• [Verilen metin]
İkindi Yağmurları – İman ve Aksiyon

İkindi Yağmurları – İman ve Aksiyon

Madem mesleğimiz “hıllet, hullet, hallet” -her ne ise- “dostluk”tur, o işin serkârı, en başı, seyyidinâ Hazreti İbrahim (aleyhisselam), وَاجْعَلْ لِي لِسَانَ صِدْقٍ فِي اْلآخِرِينَ “Bana sonrakiler içinde bir lisân-ı sıdk (ve bir yâd-ı cemîl) lütfeyle!” (Şuarâ, 26/84) demiş. İnsan, tavır ve davranışlarında hep “sadâkat” çizgisini korursa, gelecek nesiller tarafından da öyle doğru olarak yâd edilir; akla geldiğinde “Allah, senden ebeden razı olsun!” denir. Ebu Bekir, Ömer, Osman, Ali (radıyallahu anhüm) insanın aklına gelince, sizin aklınıza gelince, hanginiz en azından duyguları itibarıyla onları hayır ile yâd etmeden geçiyorsunuz?!. Öyle bir hayat yaşamışlar ki, gönüllere otağ kurmuşlar! Hatırlanışları, onları hayır ile yâd etmeye yetiyor. Zaten hadis-i şeriflerde ve namazımızın içindeki çok rükünlerde, onları da hayırla yâd ediyoruz; “Âl” diyoruz.

• [Sağlanan veriler]
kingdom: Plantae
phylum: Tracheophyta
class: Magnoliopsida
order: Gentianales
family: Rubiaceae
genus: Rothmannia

• [Yapılacak görevler]
**a)** Lütfen verilen metinde “Madem mesleğimiz” sözleriyle başlayan paragrafı, ana bilgilerini koruyarak daha kısa bir biçimde yeniden yazın.
**b)** Verilen metni, son cümlesinden sonra aynı konu ve üslupla sürdürün.
Satırlar bu işte hiçbir rol oynamaz.

• [Görev yanıtları]
**a)** Mesleğimiz dostluk olduğuna göre, bu işin önderi Hazreti İbrahim “Bana sonrakiler içinde bir lisân-ı sıdk lütfeyle!” (Şuarâ, 26/84) diye dua etmiştir. Davranışlarında sadakat çizgisini koruyan insan, sonraki nesillerce doğrulukla anılır ve hakkında “Allah senden ebeden razı olsun!” denir. Ebu Bekir, Ömer, Osman ve Ali öyle bir hayat yaşamışlardır ki, akla geldiklerinde onları herkes hayırla anar. Hadis-i şeriflerde ve namazın birçok rüknünde de “Âl” denilerek hayırla yâd edilirler.

**b)**
“Âl-i ûlâ” O’nun (sallallâhu aleyhi ve sellem) evlâdı, ahfâdı, ailesi; “âl-i vustâ”, sahabesi; “âl-i ednâ” ise, o yolda, o çizgide olursak, sizler ve bizler. Âl-i ednâ… En azından “ednâ” olmanın hakkını vermek lazım!.. Evet, “âl”i öyle değerlendirmiş ehl-i hakikat, ehl-i tahkik; size/bize de kapıyı aralık bırakmışlar: “Bakın ve alın! En dûnunda olmaya çalışın, en azından!” Çünkü o meselenin “dûn”u “mûn”u yok; o çerçeve içine girince, öbürleri mutlaka size el uzatırlar. Ve her şeyin Sâhib-i Zîşânı sayılan o Zât (sallallâhu aleyhi ve sellem), size el uzatır; bırakmaz sizi yolda, hayret içinde, haybet içinde, hüsran içinde! “Bırakmam ben kardeşlerimi böyle garip, yalnız; yolda, vahşi yollarda bırakmam!” der. Fakat hakkını vermek lazım onun; kalbler, O’nun için çarpmalı; heyecanlar, köpük köpük O’nun için köpürüp durmalı; duygular, hep onlar ile oturup kalkmalı; insan, onları vird-i zebân etmeli!..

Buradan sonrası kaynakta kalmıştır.